# (hoping we can)Welcome Mo Cheeks as our new coach



## DANNY (Aug 9, 2005)

wishful thinking but whatever

we need to bring this guy asap

he got canned for the wrong reason, he didnt deserve. with the players we have, i think it he'll be good fit.

thoughts?


----------



## Futurama_Fanatic (Jul 21, 2005)

*Re: Welcome Mo Cheeks as our new coach*

i'd rather have flip saunders and ill elaborate more after work


----------



## qross1fan (Dec 28, 2004)

*Re: Welcome Mo Cheeks as our new coach*

Didn't Mo Cheeks and Zach buttheads in Portland? Don't want that here. 

Saunders would be nice, hell, I'd even like Eddie Jordan here as well instead of Mo.


----------



## rpginferno (Aug 3, 2002)

*Re: Welcome Mo Cheeks as our new coach*



DANNY said:


> wishful thinking but whatever
> 
> we need to bring this guy asap
> 
> ...


He's not a winner ... what is his winning percentage? I thought he overstayed in Portland and believe the 6ers brought him in for sentimental reasons.

A better questions is, why do you think he would make such a good coach for the Clippers.

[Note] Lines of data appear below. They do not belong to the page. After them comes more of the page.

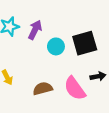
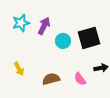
pink semicircle: (75, 88) -> (80, 79), size x0.6

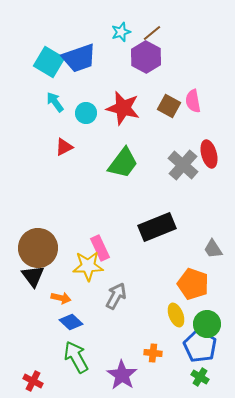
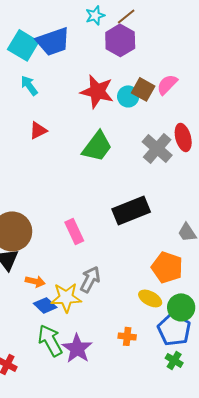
pink semicircle: (193, 101) -> (167, 84), turned 55
cyan circle: (86, 113) -> (128, 96), moved
yellow star: (88, 266) -> (66, 297), moved
yellow ellipse: (176, 315) -> (150, 298), turned -40
purple star: (122, 375) -> (77, 348), moved

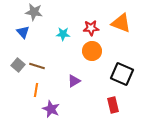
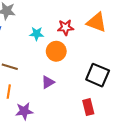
orange circle: (92, 51) -> (56, 51), moved
purple star: (51, 109) -> (24, 111), turned -30

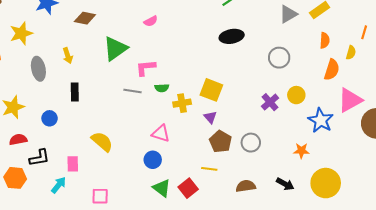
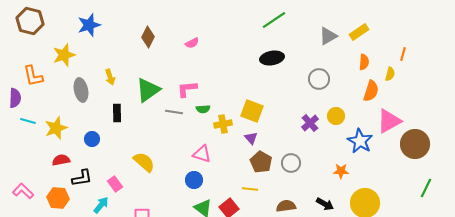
brown diamond: (85, 18) -> (148, 37), moved, turned -75
green triangle: (115, 49) -> (148, 90), moved
pink rectangle: (73, 164) -> (115, 184), turned -35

Although, Dunleavy definitely has to go; you don't want to replace one loser with another one.


----------



## joser (Nov 29, 2005)

*Re: Welcome Mo Cheeks as our new coach*

Damnit. You should be banned for playing with my emotions. lol. I got all excited.


----------



## USSKittyHawk (Jul 22, 2005)

*Re: Welcome Mo Cheeks as our new coach*

You guys don't want Cheeks seems like a nice guy, good defensive coach though, but that's about it. How about Eddie Jordan? I think he got a little bit of the raw deal with the Wizards due to key injuries to his ball club.


----------



## Piolo_Pascual (Sep 13, 2006)

:rofl:


----------